Hiver 1987
Il ne fait pas très beau, je viens d’arriver pour travailler dans ce lieu perdu dans les pins,
J’ai du mal à faire connaissance avec le maître des lieux, c’est un personnage dont j’ignore le fonctionnement, il y a beaucoup de force qui s’en dégage mais quelque chose qui me met aussi mal à l’aise
Je m’approche du bord de la carrière, il doit faire gris, ça sent le sable humide, une odeur blanche.
Sur une partie du rectangle , M A fait tourner au bout d’une longe un cheval athlétique bai-brun, Klid.
Il a 9 ans, et est resté vierge de tout dressage jusqu’à ce qu’il arrive ici. Son caractère de cheval adulte et sa carrure ne permettent pas un débourrage classique. De toute façon ici rien n’est classique.
Au bout de la longe, Klid est frémissant, être tenu lui déplaît, mais son oeil est fixé sur l’homme au centre, il trotte de façon nerveuse, un peu désordonnée, avec ses grandes épaules, son dos magnifique, sa tête anguleuse.
Il s’arrête, comme si un fouet avait claqué mais rien ne s’est passé, je n’ai entendu aucun ordre, je n’ai vu aucune tension sur la longe. Il repart.
M A utilise son énergie interne , tous les changements d’allure sont demandés par ce qui émane de lui, de son regard, d’une certaine tension dans le corps, de la respiration.
En fait c’est la première fois que je vois se matérialiser ce flux invisible.
La volonté dirigée sur l’animal est comme un courant qui le conduit.
L’homme est aussi vibrant que l’animal, l’échange de regard est permanent,
Puis la séance s’arrête et les choses redeviennent normales, le lien corporel entre les deux juste confiant.

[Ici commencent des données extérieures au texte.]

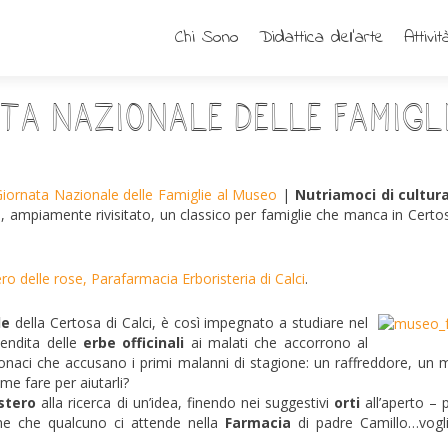
Chi Sono
Didattica dell’arte
Attivit
ta Nazionale delle Famigl
iornata Nazionale delle Famiglie al Museo
|
Nutriamoci di cultur
a, ampiamente rivisitato, un classico per famiglie che manca in Certo
ero delle rose, Parafarmacia Erboristeria di Calci
.
le
della Certosa di Calci, è così impegnato a studiare nel
vendita delle
erbe officinali
ai malati che accorrono al
naci che accusano i primi malanni di stagione: un raffreddore, un m
me fare per aiutarli?
stero
alla ricerca di un’idea, finendo nei suggestivi
orti
all’aperto – 
ine che qualcuno ci attende nella
Farmacia
di padre Camillo…vog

Cet homme est un vertige, sa volonté de prendre le pouvoir sur l’esprit,
je suis peu sûre de moi, mais pourtant un entêtement à lutter , à ne rien céder au magnétique.
je peux résister puisque je sens la volonté d’avoir un ascendant sur moi.
J’ai hérité de la charge de monter Klid, il me fait peur , mais sur lui, je suis parfois une autre personne.
Malgré tout, le sortir seule dans les enfilades de pins, sentir qu’il attend la moindre ouverture pour se projeter me recroqueville sur son dos, je ne maîtrise rien.
Tant qu’on travaille en carrière, en un lieu clos, je peux m’exercer à utiliser la maigre énergie que je dirige sur lui, ma respiration, les battements de mon coeur, pour le ralentir, le cadencer, le faire danser.
Nous chantons, et devons obtenir que le rythme que nous donnons devienne celui du cheval, nous projetons une couleur de notre esprit à celui de l’animal, ou des menaces silencieuses, ou des cajoleries, une énergie douce ou au contraire vivace et impérative.
Voilà l’endroit où je suis arrivée par hasard.
J’y reste à peine trois mois, je dois me sauver,
L’enfermement dans la forêt, dans ce huis-clos de quelques personnes, dans cette petite maison basse, je cogne mon front sur la vitre, je dois sortir, je dois marcher, l’étouffement est physique ,
Ces accès d’asphyxie, c’est la première fois que je les ressens aussi violemment.
Chacun à sa manière exprime les contraintes de cette situation , A P se jette un soir sur sa porte et lui donne des coups de hache, il avait projeté quelque chose sur moi, mais bien sûr je l’ai repoussé, que puis-je accepter ici qui ne vienne pas exclusivement de ma volonté propre !
J A m’envoie des lettres qui arrivent pas trois ou quatre, de grosses liasses , dans le monde de l’utopie, nous sommes rois.
Je me mets à saigner du nez de façon ininterrompue pendant trois jours, je vais me faire cautériser à l'hôpital.
Mon goût de la défaite fait merveille, au premier concours que nous faisons Klid et moi, c’est la débâcle, il est en liberté sur un terrain où je ne suis même pas en moi.
Je suis en train de muter, de quitter ma coque d’adolescente attardée, mais dans combien de remous.
Premières confrontations à des désirs d’hommes qui s’adressent à une femme et plus à une presque gamine.